- **What the task requires**: Repeat the records exactly as given. Do not include the pictures.

BEGIN Data under study

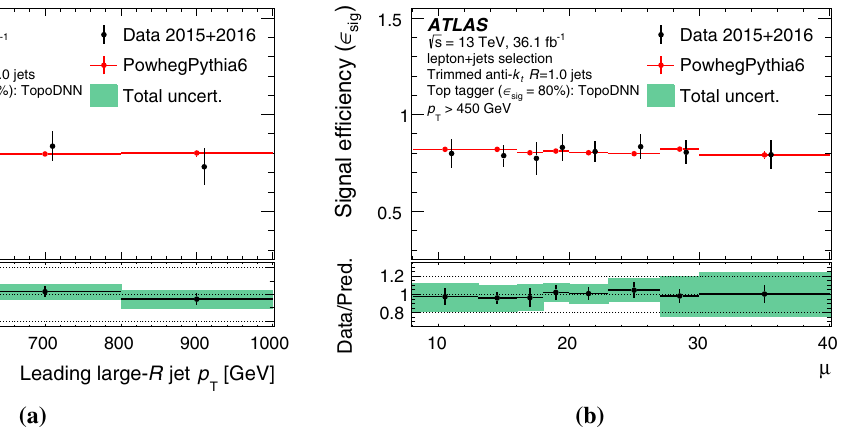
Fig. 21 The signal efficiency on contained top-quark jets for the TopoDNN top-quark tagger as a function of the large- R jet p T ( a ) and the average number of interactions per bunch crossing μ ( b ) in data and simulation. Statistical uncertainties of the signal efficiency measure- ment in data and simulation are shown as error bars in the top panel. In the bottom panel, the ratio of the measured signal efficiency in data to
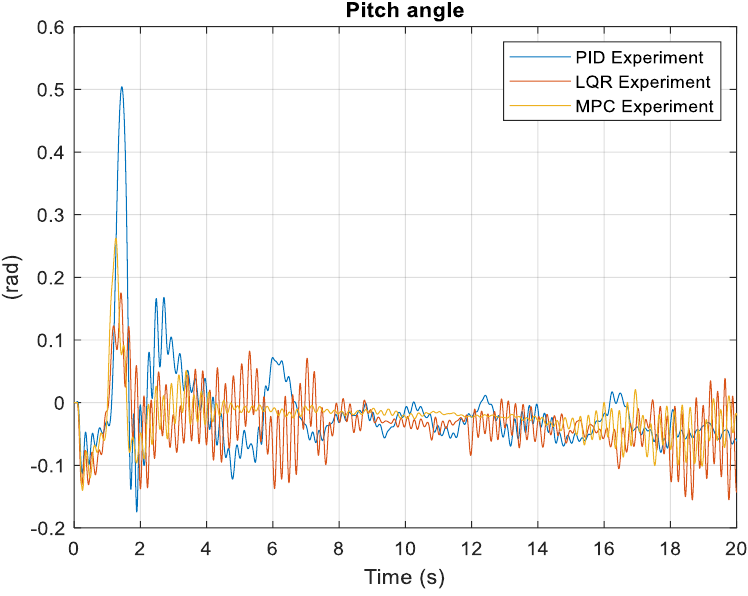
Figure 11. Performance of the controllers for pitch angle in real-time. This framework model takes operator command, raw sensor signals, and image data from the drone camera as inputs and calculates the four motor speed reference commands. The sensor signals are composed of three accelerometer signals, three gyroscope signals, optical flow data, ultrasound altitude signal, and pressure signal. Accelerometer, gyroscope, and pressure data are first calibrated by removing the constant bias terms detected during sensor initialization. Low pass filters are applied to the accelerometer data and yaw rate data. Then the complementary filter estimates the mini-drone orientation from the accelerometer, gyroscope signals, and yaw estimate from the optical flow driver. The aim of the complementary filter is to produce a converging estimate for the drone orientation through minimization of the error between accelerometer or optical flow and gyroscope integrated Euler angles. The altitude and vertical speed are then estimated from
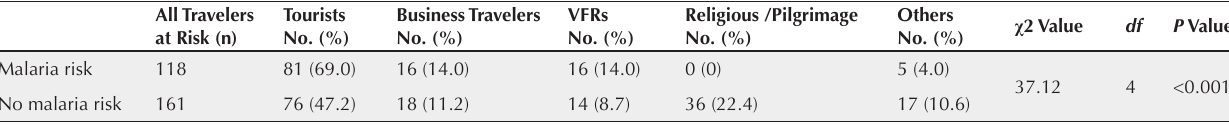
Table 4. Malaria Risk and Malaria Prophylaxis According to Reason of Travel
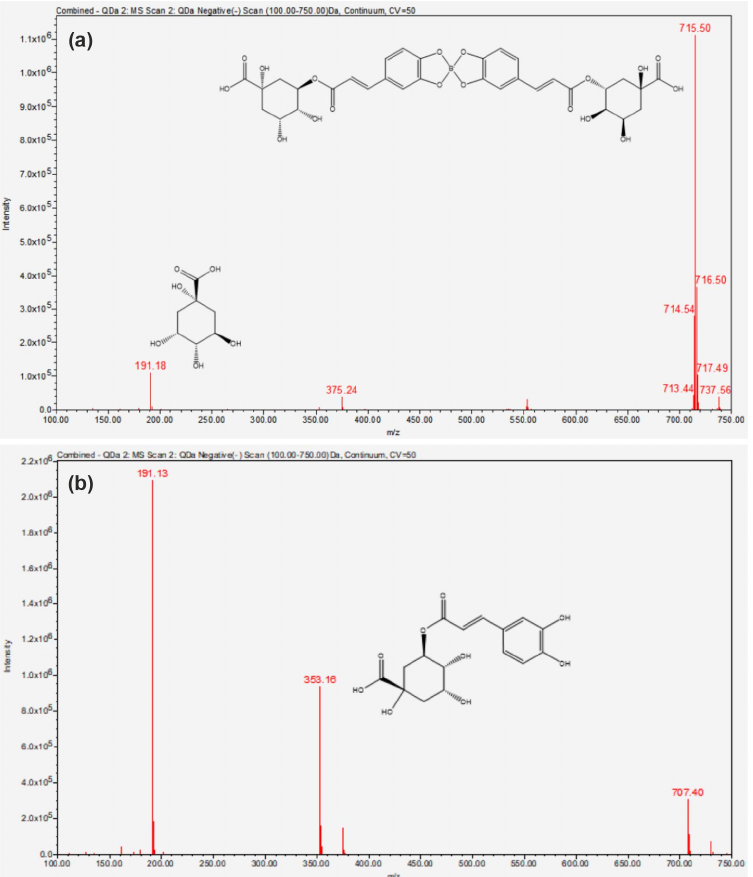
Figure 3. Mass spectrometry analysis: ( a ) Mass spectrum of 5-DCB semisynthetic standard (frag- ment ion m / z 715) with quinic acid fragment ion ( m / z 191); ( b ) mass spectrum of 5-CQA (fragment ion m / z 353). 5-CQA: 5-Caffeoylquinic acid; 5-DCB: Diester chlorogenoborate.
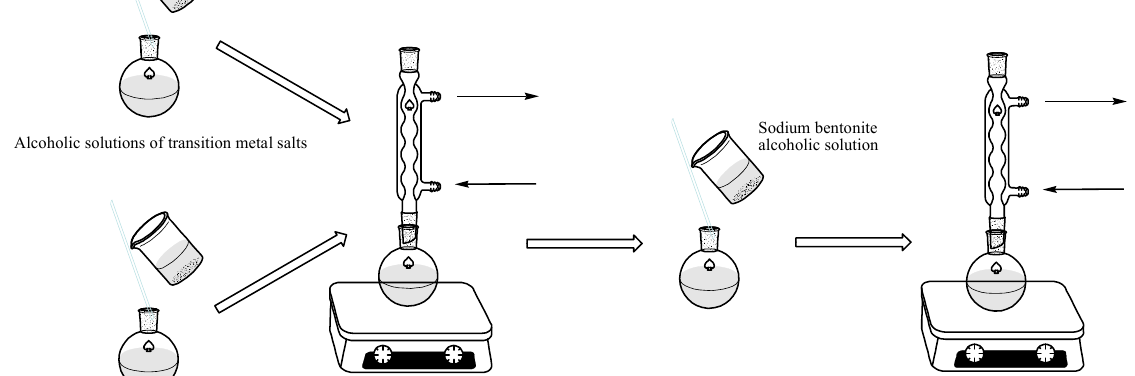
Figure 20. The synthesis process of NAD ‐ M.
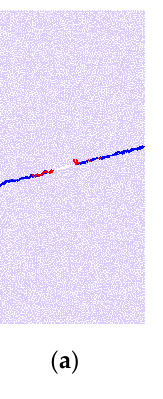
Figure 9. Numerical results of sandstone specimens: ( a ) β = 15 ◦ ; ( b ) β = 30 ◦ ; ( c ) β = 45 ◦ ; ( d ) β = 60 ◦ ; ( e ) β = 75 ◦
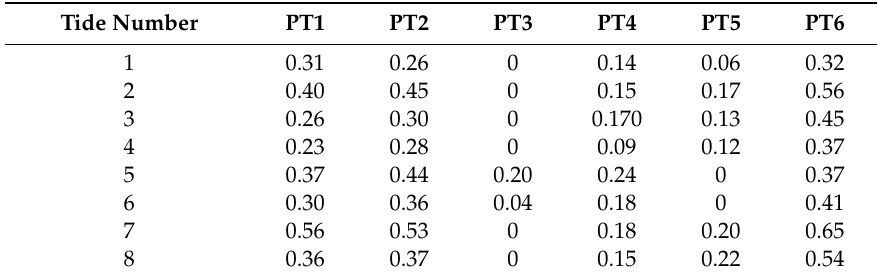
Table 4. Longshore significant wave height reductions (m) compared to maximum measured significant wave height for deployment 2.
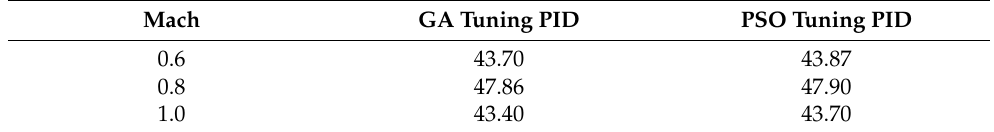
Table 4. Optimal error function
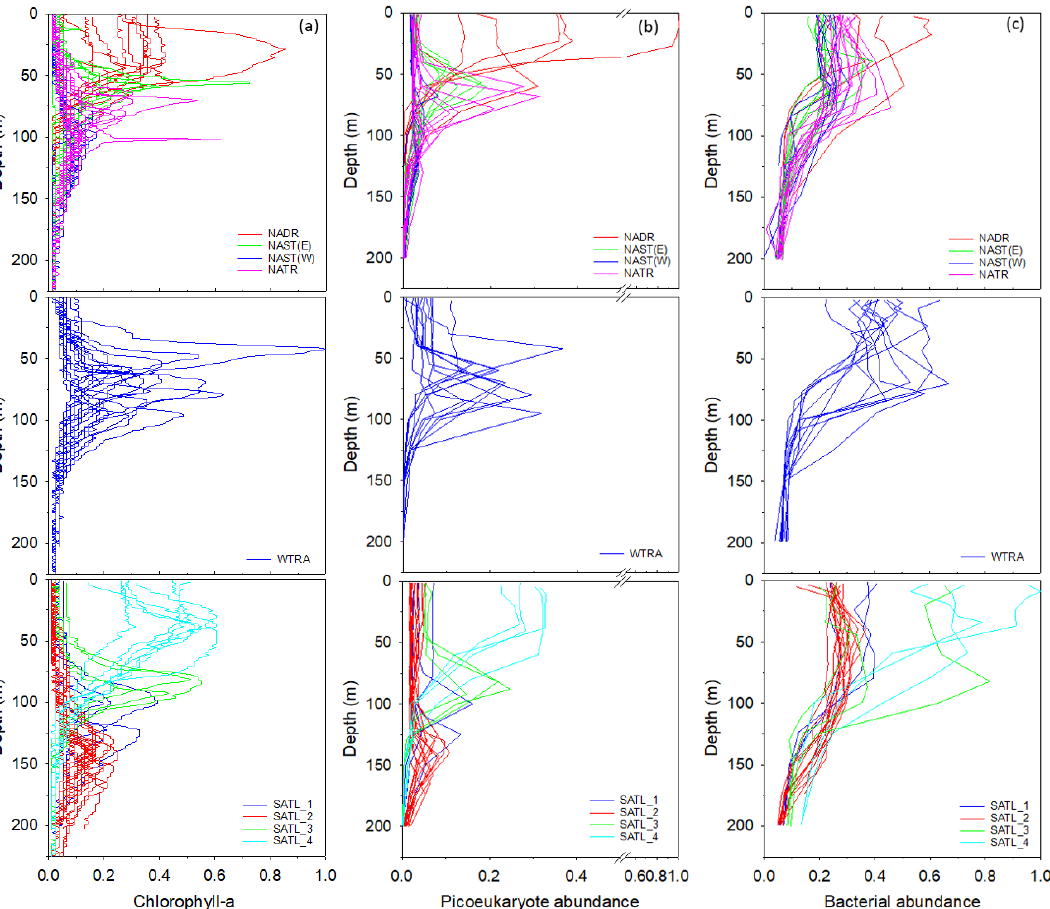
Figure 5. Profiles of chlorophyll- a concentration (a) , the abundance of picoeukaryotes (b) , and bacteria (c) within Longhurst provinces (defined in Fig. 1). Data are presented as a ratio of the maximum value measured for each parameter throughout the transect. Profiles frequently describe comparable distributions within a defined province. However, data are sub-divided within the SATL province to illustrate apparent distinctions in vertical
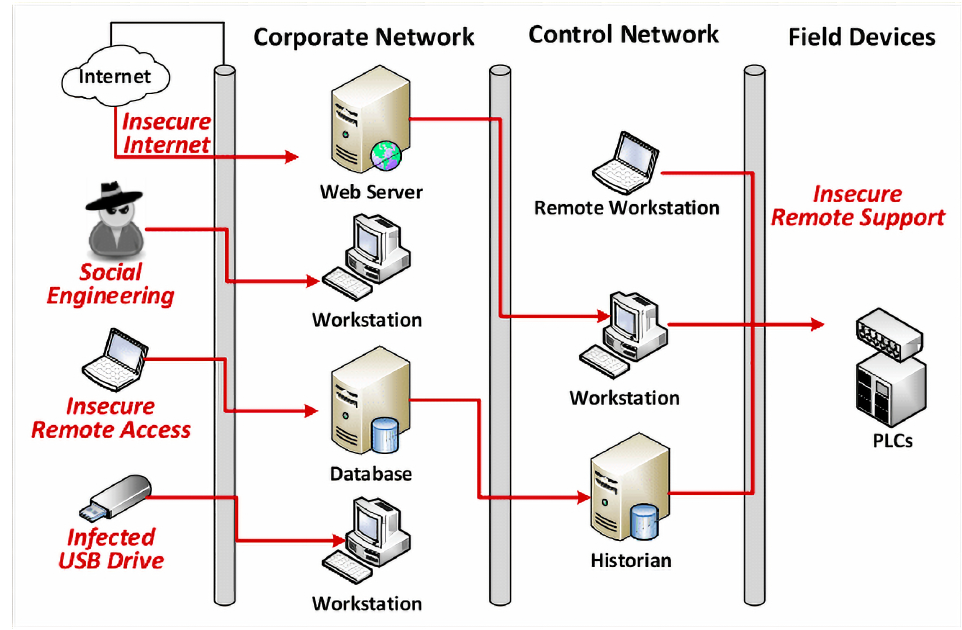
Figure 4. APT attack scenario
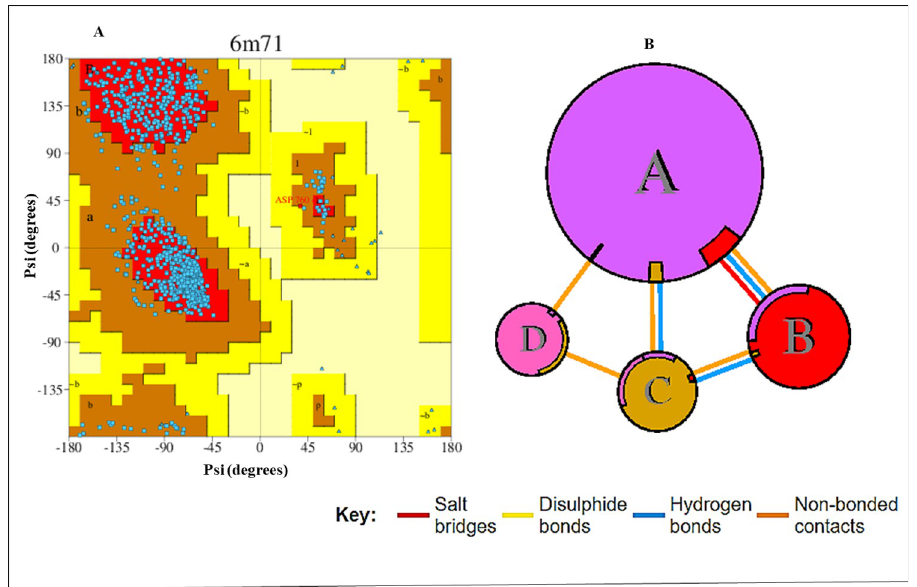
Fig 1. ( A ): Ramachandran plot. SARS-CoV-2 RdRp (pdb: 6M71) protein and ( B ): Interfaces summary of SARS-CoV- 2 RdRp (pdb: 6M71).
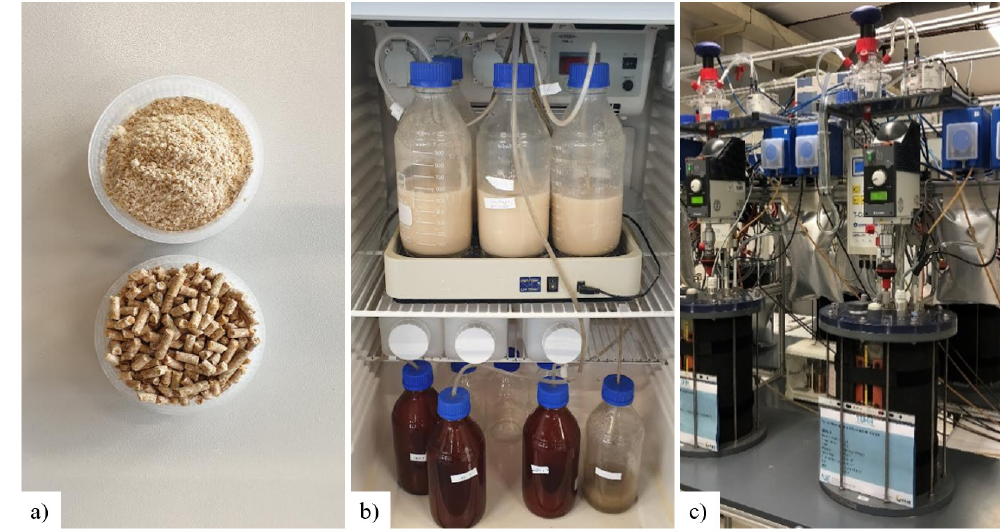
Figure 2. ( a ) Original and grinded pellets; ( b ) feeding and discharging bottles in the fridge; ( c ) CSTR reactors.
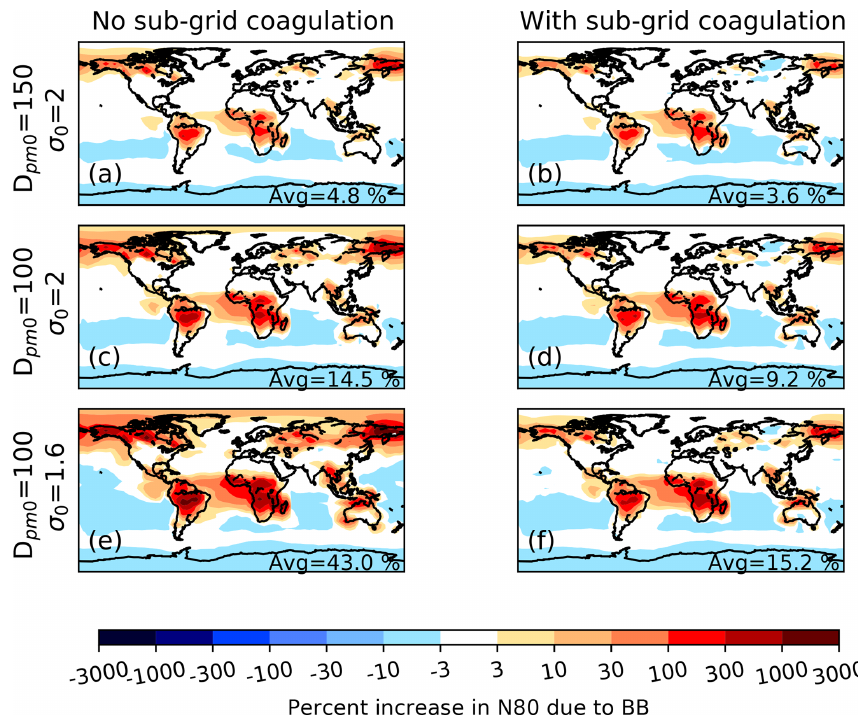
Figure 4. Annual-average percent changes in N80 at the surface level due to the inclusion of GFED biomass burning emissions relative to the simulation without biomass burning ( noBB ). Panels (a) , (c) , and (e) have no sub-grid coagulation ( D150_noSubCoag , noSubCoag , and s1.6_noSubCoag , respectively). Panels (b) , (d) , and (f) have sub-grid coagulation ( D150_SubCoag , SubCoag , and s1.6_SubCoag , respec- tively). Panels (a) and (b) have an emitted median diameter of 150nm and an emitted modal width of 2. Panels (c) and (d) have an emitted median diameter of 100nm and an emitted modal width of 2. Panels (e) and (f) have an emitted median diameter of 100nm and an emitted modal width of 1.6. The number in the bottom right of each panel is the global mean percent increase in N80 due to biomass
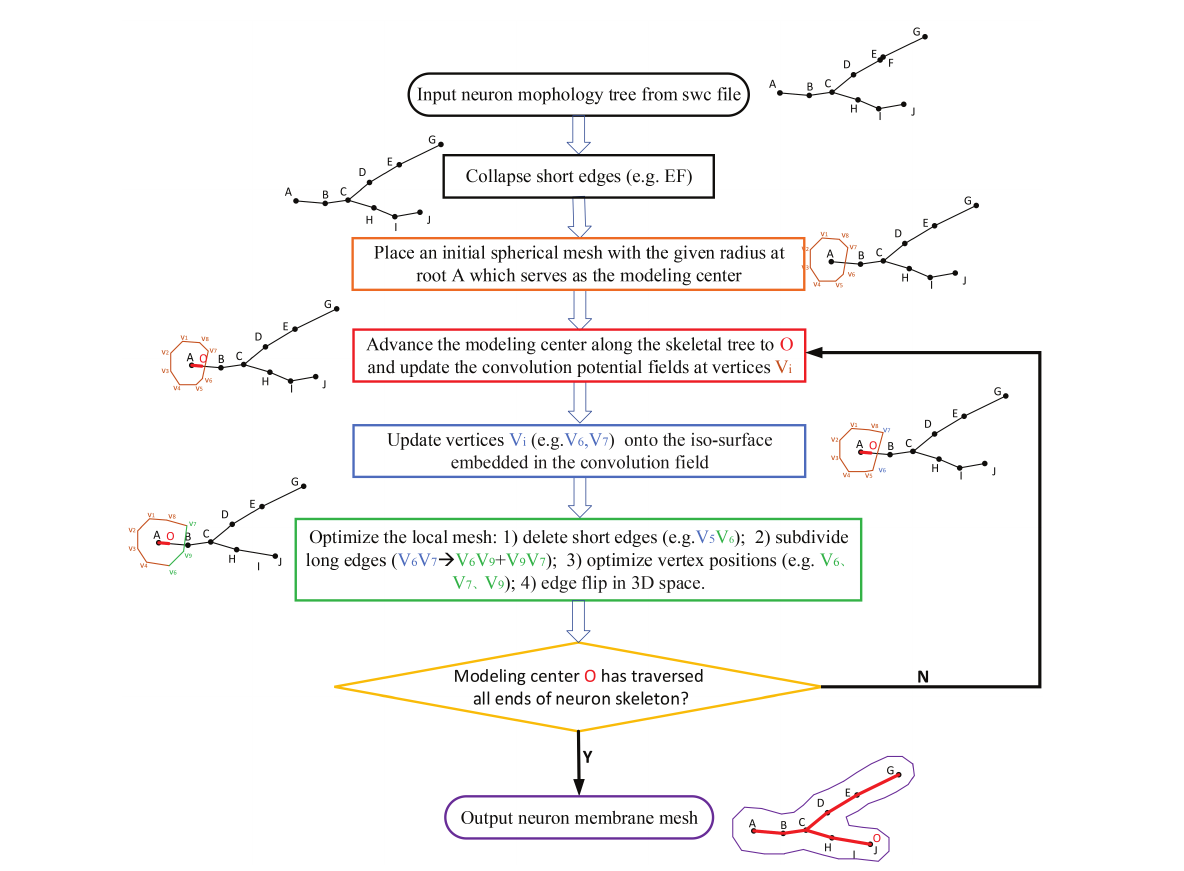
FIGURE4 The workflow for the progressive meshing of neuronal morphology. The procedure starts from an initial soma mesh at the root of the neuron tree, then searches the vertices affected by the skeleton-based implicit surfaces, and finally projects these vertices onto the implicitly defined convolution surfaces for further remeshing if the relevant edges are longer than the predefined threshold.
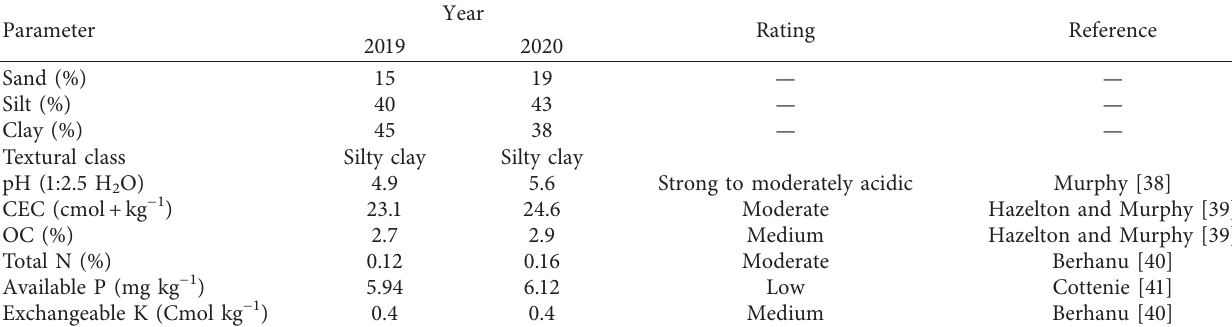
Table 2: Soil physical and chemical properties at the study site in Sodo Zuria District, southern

END Data under study

- **Expected answer**:
Fig. 21 The signal efficiency on contained top-quark jets for the TopoDNN top-quark tagger as a function of the large- R jet p T ( a ) and the average number of interactions per bunch crossing μ ( b ) in data and simulation. Statistical uncertainties of the signal efficiency measure- ment in data and simulation are shown as error bars in the top panel. In the bottom panel, the ratio of the measured signal efficiency in data to
Figure 11. Performance of the controllers for pitch angle in real-time. This framework model takes operator command, raw sensor signals, and image data from the drone camera as inputs and calculates the four motor speed reference commands. The sensor signals are composed of three accelerometer signals, three gyroscope signals, optical flow data, ultrasound altitude signal, and pressure signal. Accelerometer, gyroscope, and pressure data are first calibrated by removing the constant bias terms detected during sensor initialization. Low pass filters are applied to the accelerometer data and yaw rate data. Then the complementary filter estimates the mini-drone orientation from the accelerometer, gyroscope signals, and yaw estimate from the optical flow driver. The aim of the complementary filter is to produce a converging estimate for the drone orientation through minimization of the error between accelerometer or optical flow and gyroscope integrated Euler angles. The altitude and vertical speed are then estimated from
Table 4. Malaria Risk and Malaria Prophylaxis According to Reason of Travel
Figure 3. Mass spectrometry analysis: ( a ) Mass spectrum of 5-DCB semisynthetic standard (frag- ment ion m / z 715) with quinic acid fragment ion ( m / z 191); ( b ) mass spectrum of 5-CQA (fragment ion m / z 353). 5-CQA: 5-Caffeoylquinic acid; 5-DCB: Diester chlorogenoborate.
Figure 20. The synthesis process of NAD ‐ M.
Figure 9. Numerical results of sandstone specimens: ( a ) β = 15 ◦ ; ( b ) β = 30 ◦ ; ( c ) β = 45 ◦ ; ( d ) β = 60 ◦ ; ( e ) β = 75 ◦
Table 4. Longshore significant wave height reductions (m) compared to maximum measured significant wave height for deployment 2.
Table 4. Optimal error function
Figure 5. Profiles of chlorophyll- a concentration (a) , the abundance of picoeukaryotes (b) , and bacteria (c) within Longhurst provinces (defined in Fig. 1). Data are presented as a ratio of the maximum value measured for each parameter throughout the transect. Profiles frequently describe comparable distributions within a defined province. However, data are sub-divided within the SATL province to illustrate apparent distinctions in vertical
Figure 4. APT attack scenario
Fig 1. ( A ): Ramachandran plot. SARS-CoV-2 RdRp (pdb: 6M71) protein and ( B ): Interfaces summary of SARS-CoV- 2 RdRp (pdb: 6M71).
Figure 2. ( a ) Original and grinded pellets; ( b ) feeding and discharging bottles in the fridge; ( c ) CSTR reactors.
Figure 4. Annual-average percent changes in N80 at the surface level due to the inclusion of GFED biomass burning emissions relative to the simulation without biomass burning ( noBB ). Panels (a) , (c) , and (e) have no sub-grid coagulation ( D150_noSubCoag , noSubCoag , and s1.6_noSubCoag , respectively). Panels (b) , (d) , and (f) have sub-grid coagulation ( D150_SubCoag , SubCoag , and s1.6_SubCoag , respec- tively). Panels (a) and (b) have an emitted median diameter of 150nm and an emitted modal width of 2. Panels (c) and (d) have an emitted median diameter of 100nm and an emitted modal width of 2. Panels (e) and (f) have an emitted median diameter of 100nm and an emitted modal width of 1.6. The number in the bottom right of each panel is the global mean percent increase in N80 due to biomass
FIGURE4 The workflow for the progressive meshing of neuronal morphology. The procedure starts from an initial soma mesh at the root of the neuron tree, then searches the vertices affected by the skeleton-based implicit surfaces, and finally projects these vertices onto the implicitly defined convolution surfaces for further remeshing if the relevant edges are longer than the predefined threshold.
Table 2: Soil physical and chemical properties at the study site in Sodo Zuria District, southern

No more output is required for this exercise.